J’avoue être parfois fatigué de cette violence omniprésente dans les livres de Burke mais il m’a comme jeté un sort parce que je continue à aimer follement le lire; son personnage de Dave Robicheaux demeure un des plus attachants dans  mes nombreuses lectures.

Ainsi, pour ce roman policier de 465 pages en format poche, édité en 2002 chez Payot et Rivages pour ce qui est de la traduction française, je donne une note de 8 sur 10.

Daniel

 

 



Mardi 16 février 2010

"Bitteroot" de James Lee Burke.

 

 

"L’avocat texan Billy Bob Holland se rend dans le Montana chez son ami Doc Voss, qui s’est installé dans la Bitterroot Valley après le décès de sa femme. Le Montana est souvent synonyme de paysages grandioses, de vie bucolique et de paisibles parties de pêche, mais à Bitterroot, Doc Voss a rencontré une tout autre réalité. Il s’est fait de solides ennemis en menant campagne contre un consortium minier dont les agissements menacent l’économie de la région et l’environnement. Les choses prennent un tour tragique quand la fille de Doc est victime d’une agression. Et les coupables possibles ne manquent pas.

Entre les Blancs racistes, les fondamentalistes, les Indiens de la réserve locale, le moins que l’on puisse dire est que les relations sont exacerbées. Sans compter l’inquiétant Wyatt Dixon, prisonnier remis en liberté, qui veut se venger de Billy Bob car il le juge responsable de sa condamnation et de la mort de sa soeur. La Bitterroot Valley est devenue semblable à un chaudron où bouillonne la violence."

Mon évaluation:

Les livres de Burke déclinent une géographie de l’Ouest américain hantée par le mal. À la fois violente et lyrique, cette troisième aventure de Billy Bob Holland me laisse pour le moins pantois. Au moment où je lisais ces lignes, une prof de biologie abattait des collègues dans une université américaine. Ce roman nous suggère sans aucun doute que le peuple américain est demeuré un peuple de cowboys qui s'entretuent pour tout et pour rien. Serait-ce le  cas? J'ai rarement lu un roman avec autant de violence et de tueries.

James Lee Burke écrit très bien et est très bien traduit par Patricia Christian.Il sait bien montrer la psychologie profonde de ses personnages, telle que la culpabilité dans le cas  autant de l'avocat de ce roman que de Devereaux dans ses romans louisianais. Mais décidément, si ce pays est aussi violent que ce que j'ai  lu, je ne vais plus jamais me promener aux USA. ;-)

Donc, pour ce roman politico-judiciaire de 342 pages en format régulier, édité en français en 2007 chez Payot et Rivages, je donne une note de 6,5 sur 10.

Daniel

 



Lundi 8 février 2010

"Heartwood (Coeur de bois)", de James Lee Burke.

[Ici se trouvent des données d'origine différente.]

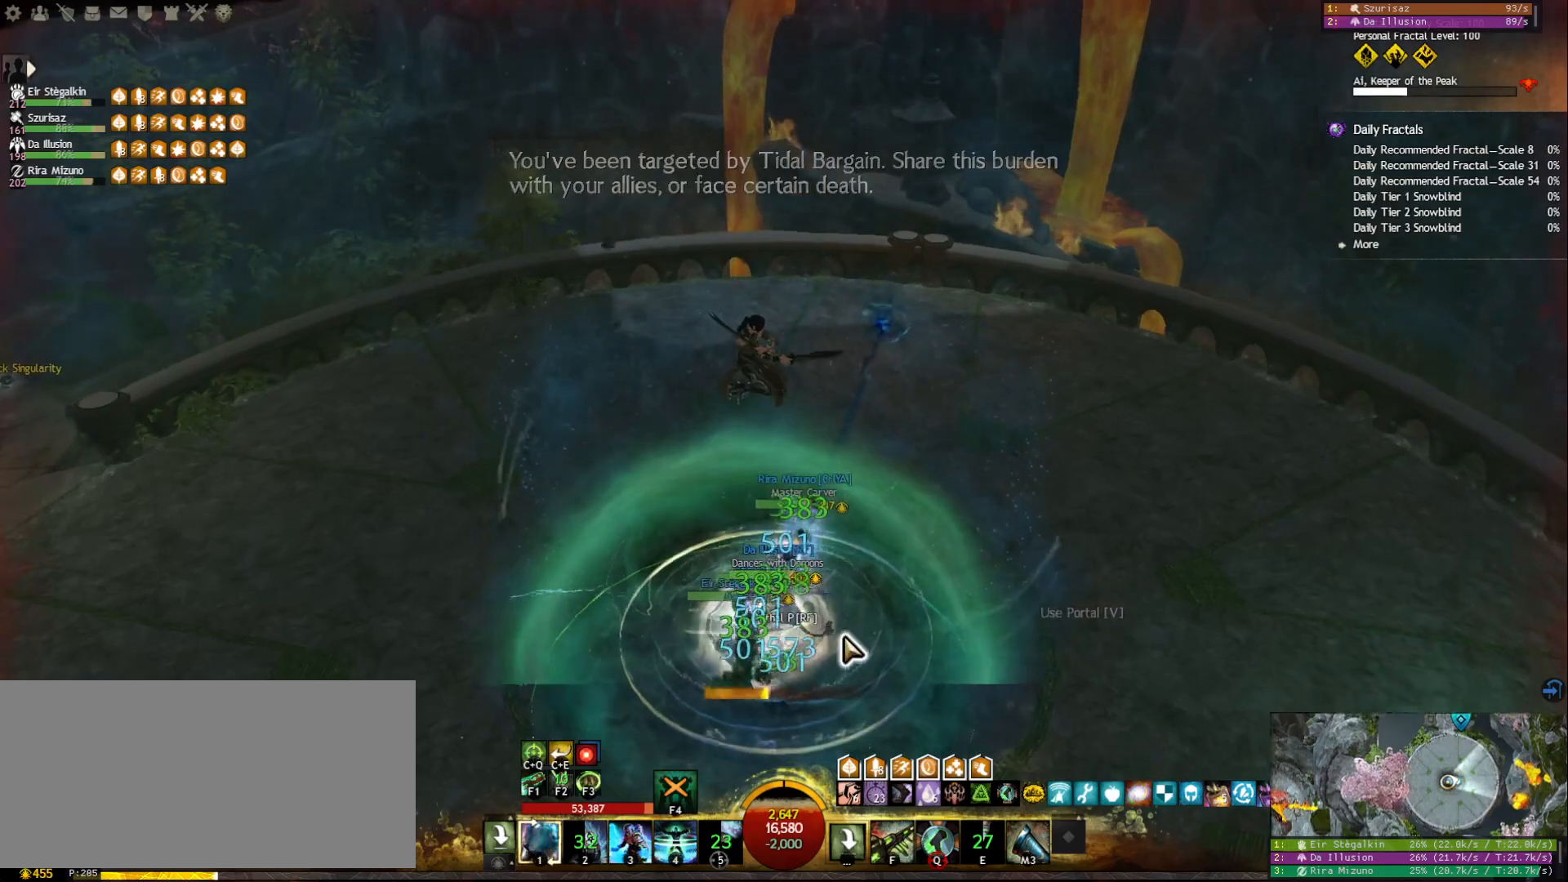
{"keys": ["1"], "mouse": ["right"], "events": [[33, "s", "up"], [83, "mouse_right", "down"], [150, "1", "down"], [233, "mouse_right", "up"], [400, "mouse_right", "down"]]}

Je suis revenu à cet auteur américain aux descriptions époustouflantes de la nature de l’Ouest américain. Je vous ai déjà présenté certains de ses romans dont le héros était le policier Dave Robicheaux et le tout se passait à la Nouvelle-Orléans et ailleurs en Louisiane.

Ici, Burke nous présente un roman où nous abordons la série Billy Bob Holland. Billy Bob Holland est avocat, et comme celui de Dave Robicheaux (de la série louisianaise), son parcours ne fut certes pas des plus simples. Ancien Texas Ranger, patrouillant le long de la frontière mexicaine pour dissuader l’immigration sauvage, il a un passé violent, marqué – de même que Dave Robicheaux – par un acte qui le hante constamment : il a tué accidentellement son compagnon de « chasse » LQ Navarro. Billy Bob est constamment hanté par le fantôme de son meilleur ami qu’il a accidentellement tué, LQ Navarro, un Mexicain. Ce flirt avec le paranormal est vraiment à la manière de James Lee Burke qui s’en sert dans d’autres de ses romans. Dans ce roman socio-psychologique, Billy Bob Holland, avocat, est amené à affronter l’homme le plus puissant de la région texane de Deaf Smith, Earl Deitrich. Ce dernier a même épousé Peggy Jean Murphy, l’amour de jeunesse de Billy Bob.

Deitrich accuse l’un des ouvriers qui travaillent pour lui d’avoir volé une montre à la valeur inestimable et, surtout, cent mille dollars de bons au porteur. Billy Bob accepte d’assurer la défense de l’ouvrier, un jeune homme foncièrement bon et naîf nommé Wilbur Pickett. De plus, le fils de Earl Deitrich est un sadique qui s’amuse à humilier et à tabasser les plus faibles, les Mexicains entre autres qui, avec leurs gangs, peuvent lui remettre la monnaie de sa pièce.

Mon évaluation:

J’aime beaucoup l’écriture très descriptive et bucolique de Burke. On sent qu’il aime l’Amérique profonde avec sa beauté mais aussi avec ses défauts tels une violence sans bornes et une guerre des puissants qui se finit trop souvent dans la mort.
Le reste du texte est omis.